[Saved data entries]
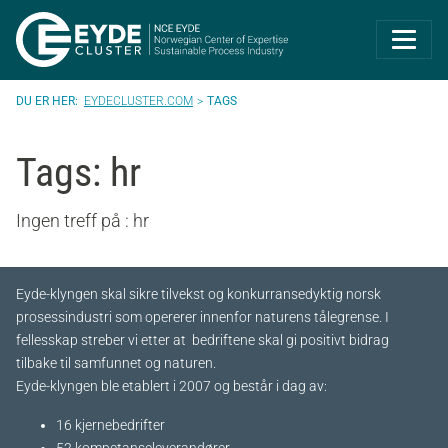
Eyde-Cluster | 
EYDECLUSTER.COM
TAGS
Tags: hr
Ingen treff på : hr
Eyde-klyngen skal sikre tilvekst og konkurransedyktig norsk
prosessindustri som opererer innenfor naturens tålegrense. I
fellesskap streber vi etter at bedriftene skal gi positivt bidrag
tilbake til samfunnet og naturen.
Eyde-klyngen ble etablert i 2007 og består i dag av:
16 kjernebedrifter​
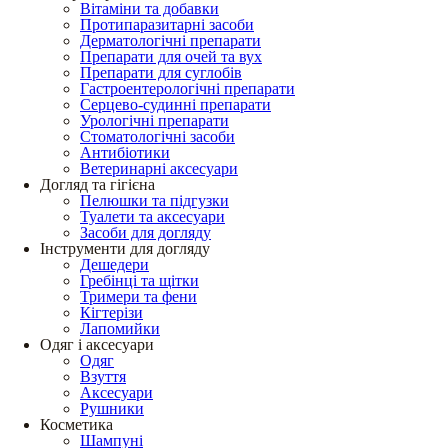
Вітаміни та добавки
Протипаразитарні засоби
Дерматологічні препарати
Препарати для очей та вух
Препарати для суглобів
Гастроентерологічні препарати
Серцево-судинні препарати
Урологічні препарати
Стоматологічні засоби
Антибіотики
Ветеринарні аксесуари
Догляд та гігієна
Пелюшки та підгузки
Туалети та аксесуари
Засоби для догляду
Інструменти для догляду
Дешедери
Гребінці та щітки
Тримери та фени
Кігтерізи
Лапомийки
Одяг і аксесуари
Одяг
Взуття
Аксесуари
Рушники
Косметика
Шампуні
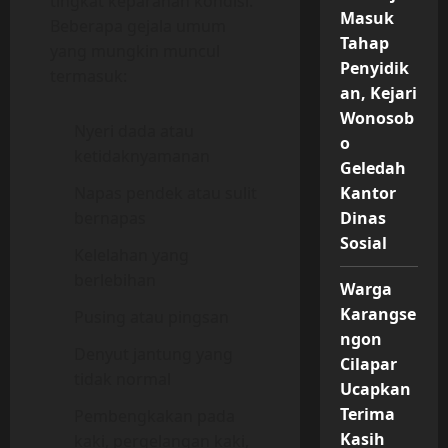
tingkat keparahan kondisi.
Masuk
Beberapa gejala umum
Tahap
yang mungkin muncul
Penyidik
termasuk:
an, Kejari
Wonosob
Nyeri dada atau
o
ketidaknyamanan
Geledah
Napas pendek atau sulit
Kantor
bernapas
Dinas
Sosial
Kelelahan yang
berlebihan
Warga
Karangse
Pusing atau pingsan
ngon
Denyut jantung yang
Cilapar
tidak normal
Ucapkan
Terima
Pembengkakan pada
Kasih
kaki, pergelangan kaki,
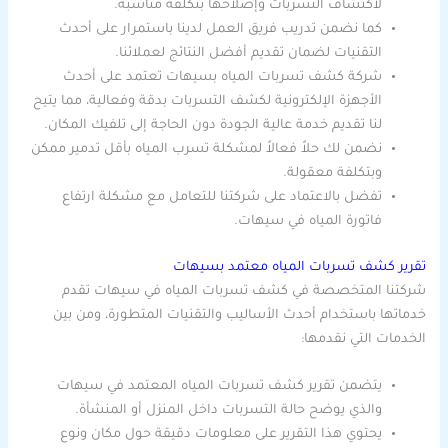
لاكتشاف التسربات وإصلاحها بتكلفة مناسبة.
كما نضمن تدريب فريق العمل لدينا باستمرار على أحدث
التقنيات لضمان تقديم أفضل النتائج لعملائنا.
شركة كشف تسربات المياه بسيهات تعتمد على أحدث
الأجهزة الإلكترونية لكشف التسربات بدقة وفعالية، مما يتيح
لنا تقديم خدمة عالية الجودة دون الحاجة إلى تلفيك المكان.
نضمن لك حلاً فعالاً لمشكلة تسرب المياه بأقل تدمير ممكن
وبتكلفة معقولة.
تفضل بالاعتماد على شركتنا للتعامل مع مشكلة ارتفاع
فاتورة المياه في سيهات.
تقرير كشف تسربات المياه معتمد بسيهات
شركتنا المتخصصة في كشف تسربات المياه في سيهات تقدم
خدماتها باستخدام أحدث الأساليب والتقنيات المتطورة، ومن بين
الخدمات التي نقدمها:
يتضمن تقرير كشف تسربات المياه المعتمد في سيهات
والذي يوضح حالة التسربات داخل المنزل أو المنشأة.
يحتوي هذا التقرير على معلومات دقيقة حول مكان ونوع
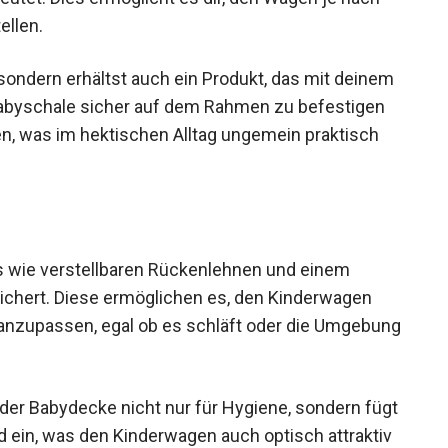
ellen.
 sondern erhältst auch ein Produkt, das mit deinem
 Babyschale sicher auf dem Rahmen zu befestigen
, was im hektischen Alltag ungemein praktisch
es wie verstellbaren Rückenlehnen und einem
chert. Diese ermöglichen es, den Kinderwagen
 anzupassen, egal ob es schläft oder die Umgebung
er Babydecke nicht nur für Hygiene, sondern fügt
d ein, was den Kinderwagen auch optisch attraktiv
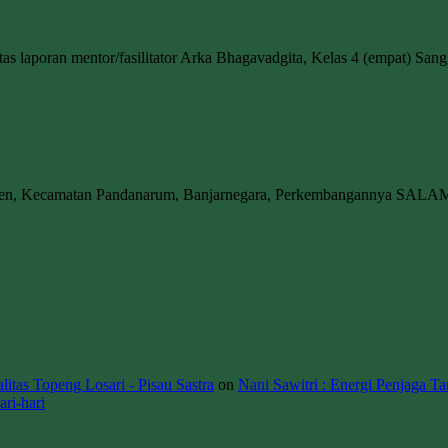
atas laporan mentor/fasilitator Arka Bhagavadgita, Kelas 4 (empat) S
wen, Kecamatan Pandanarum, Banjarnegara, Perkembangannya SALA
itas Topeng Losari - Pisau Sastra
on
Nani Sawitri : Energi Penjaga Ta
ri-hari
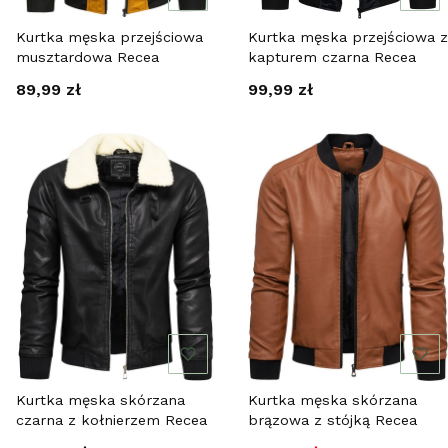
Kurtka męska przejściowa
Kurtka męska przejściowa z
musztardowa Recea
kapturem czarna Recea
Cena
Cena
89,99 zł
99,99 zł
Kurtka męska skórzana
Kurtka męska skórzana
czarna z kołnierzem Recea
brązowa z stójką Recea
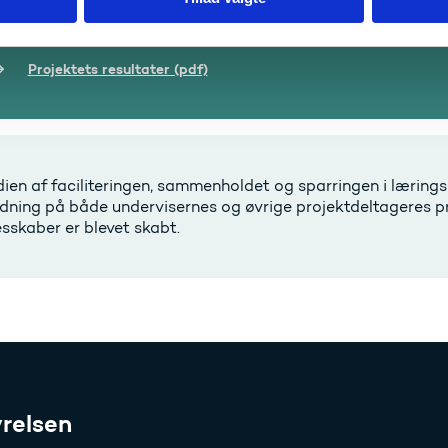
s mere
Projektets resultater (pdf)
ien af faciliteringen, sammenholdet og sparringen i læringsc
dning på både undervisernes og øvrige projektdeltageres pra
esskaber er blevet skabt.
relsen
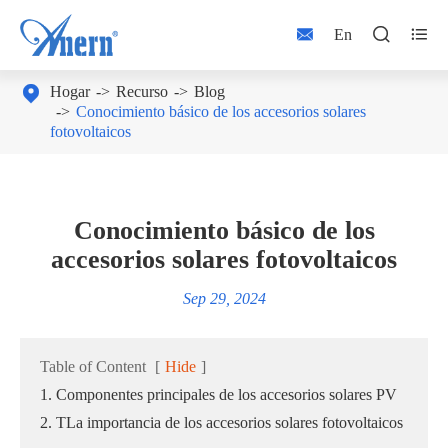



En

Hogar
Recurso
Blog
Conocimiento básico de los accesorios solares
fotovoltaicos
Conocimiento básico de los
accesorios solares fotovoltaicos
Sep 29, 2024
Table of Content
[
Hide
]
1. Componentes principales de los accesorios solares PV
2. TLa importancia de los accesorios solares fotovoltaicos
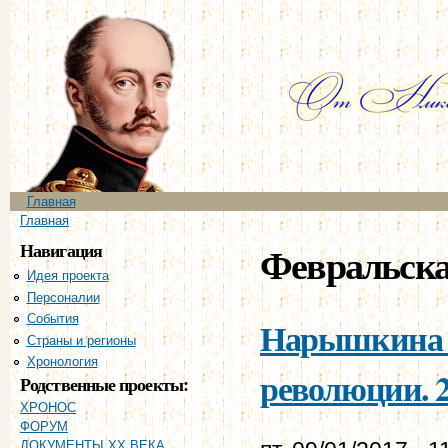
Пе
ос
со
Главное меню
Главная
Вы здесь
Главная
Навигация
Февральска
Идея проекта
Персоналии
События
Нарышкина Е
Страны и регионы
Хронология
революции. 2
Родственные проекты:
ХРОНОС
ФОРУМ
ДОКУМЕНТЫ XX ВЕКА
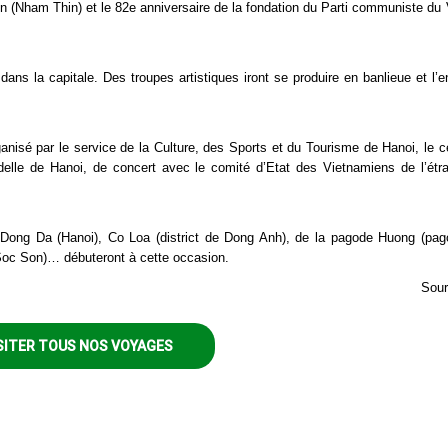
on (Nham Thin) et le 82e anniversaire de la fondation du Parti communiste du
dans la capitale. Des troupes artistiques iront se produire en banlieue et l’e
anisé par le service de la Culture, des Sports et du Tourisme de Hanoi, le c
adelle de Hanoi, de concert avec le comité d’Etat des Vietnamiens de l’étr
 de Dong Da (Hanoi), Co Loa (district de Dong Anh), de la pagode Huong (pa
 Soc Son)… débuteront à cette occasion.
Sour
SITER TOUS NOS VOYAGES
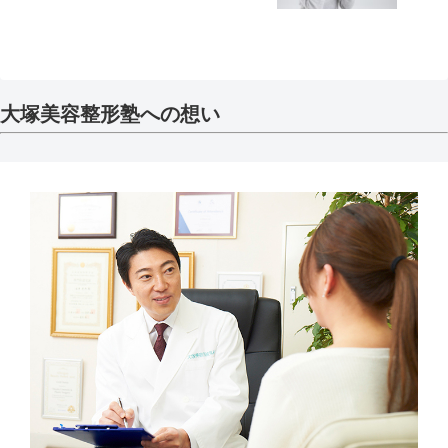
大塚美容整形塾への想い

▶ _TASK PROMPT_
Rewrite all the entries above, replacing "Хронология" with "Летопись" and keeping everything else the same. Omit the pictures from your answer.

▶ _FINAL ANSWER_
Eyde-Cluster | 
EYDECLUSTER.COM
TAGS
Tags: hr
Ingen treff på : hr
Eyde-klyngen skal sikre tilvekst og konkurransedyktig norsk
prosessindustri som opererer innenfor naturens tålegrense. I
fellesskap streber vi etter at bedriftene skal gi positivt bidrag
tilbake til samfunnet og naturen.
Eyde-klyngen ble etablert i 2007 og består i dag av:
16 kjernebedrifter​
Вітаміни та добавки
Протипаразитарні засоби
Дерматологічні препарати
Препарати для очей та вух
Препарати для суглобів
Гастроентерологічні препарати
Серцево-судинні препарати
Урологічні препарати
Стоматологічні засоби
Антибіотики
Ветеринарні аксесуари
Догляд та гігієна
Пелюшки та підгузки
Туалети та аксесуари
Засоби для догляду
Інструменти для догляду
Дешедери
Гребінці та щітки
Тримери та фени
Кігтерізи
Лапомийки
Одяг і аксесуари
Одяг
Взуття
Аксесуари
Рушники
Косметика
Шампуні
tingkat keparahan kondisi.
Masuk
Beberapa gejala umum
Tahap
yang mungkin muncul
Penyidik
termasuk:
an, Kejari
Wonosob
Nyeri dada atau
o
ketidaknyamanan
Geledah
Napas pendek atau sulit
Kantor
bernapas
Dinas
Sosial
Kelelahan yang
berlebihan
Warga
Karangse
Pusing atau pingsan
ngon
Denyut jantung yang
Cilapar
tidak normal
Ucapkan
Terima
Pembengkakan pada
Kasih
kaki, pergelangan kaki,
لاكتشاف التسربات وإصلاحها بتكلفة مناسبة.
كما نضمن تدريب فريق العمل لدينا باستمرار على أحدث
التقنيات لضمان تقديم أفضل النتائج لعملائنا.
شركة كشف تسربات المياه بسيهات تعتمد على أحدث
الأجهزة الإلكترونية لكشف التسربات بدقة وفعالية، مما يتيح
لنا تقديم خدمة عالية الجودة دون الحاجة إلى تلفيك المكان.
نضمن لك حلاً فعالاً لمشكلة تسرب المياه بأقل تدمير ممكن
وبتكلفة معقولة.
تفضل بالاعتماد على شركتنا للتعامل مع مشكلة ارتفاع
فاتورة المياه في سيهات.
تقرير كشف تسربات المياه معتمد بسيهات
شركتنا المتخصصة في كشف تسربات المياه في سيهات تقدم
خدماتها باستخدام أحدث الأساليب والتقنيات المتطورة، ومن بين
الخدمات التي نقدمها:
يتضمن تقرير كشف تسربات المياه المعتمد في سيهات
والذي يوضح حالة التسربات داخل المنزل أو المنشأة.
يحتوي هذا التقرير على معلومات دقيقة حول مكان ونوع
ellen.
 sondern erhältst auch ein Produkt, das mit deinem
 Babyschale sicher auf dem Rahmen zu befestigen
, was im hektischen Alltag ungemein praktisch
es wie verstellbaren Rückenlehnen und einem
chert. Diese ermöglichen es, den Kinderwagen
 anzupassen, egal ob es schläft oder die Umgebung
er Babydecke nicht nur für Hygiene, sondern fügt
d ein, was den Kinderwagen auch optisch attraktiv
atas laporan mentor/fasilitator Arka Bhagavadgita, Kelas 4 (empat) S
wen, Kecamatan Pandanarum, Banjarnegara, Perkembangannya SALA
itas Topeng Losari - Pisau Sastra
on
Nani Sawitri : Energi Penjaga Ta
ri-hari
Kurtka męska przejściowa
Kurtka męska przejściowa z
musztardowa Recea
kapturem czarna Recea
Cena
Cena
89,99 zł
99,99 zł
Kurtka męska skórzana
Kurtka męska skórzana
czarna z kołnierzem Recea
brązowa z stójką Recea
s mere
Projektets resultater (pdf)
ien af faciliteringen, sammenholdet og sparringen i læringsc
dning på både undervisernes og øvrige projektdeltageres pra
esskaber er blevet skabt.
relsen



En

Hogar
Recurso
Blog
Conocimiento básico de los accesorios solares
fotovoltaicos
Conocimiento básico de los
accesorios solares fotovoltaicos
Sep 29, 2024
Table of Content
[
Hide
]
1. Componentes principales de los accesorios solares PV
2. TLa importancia de los accesorios solares fotovoltaicos
Пе
ос
со
Главное меню
Главная
Вы здесь
Главная
Навигация
Февральска
Идея проекта
Персоналии
События
Нарышкина Е
Страны и регионы
Летопись
революции. 2
Родственные проекты:
ХРОНОС
ФОРУМ
ДОКУМЕНТЫ XX ВЕКА
on (Nham Thin) et le 82e anniversaire de la fondation du Parti communiste du
dans la capitale. Des troupes artistiques iront se produire en banlieue et l’e
anisé par le service de la Culture, des Sports et du Tourisme de Hanoi, le c
adelle de Hanoi, de concert avec le comité d’Etat des Vietnamiens de l’étr
 de Dong Da (Hanoi), Co Loa (district de Dong Anh), de la pagode Huong (pa
 Soc Son)… débuteront à cette occasion.
Sour
SITER TOUS NOS VOYAGES
大塚美容整形塾への想い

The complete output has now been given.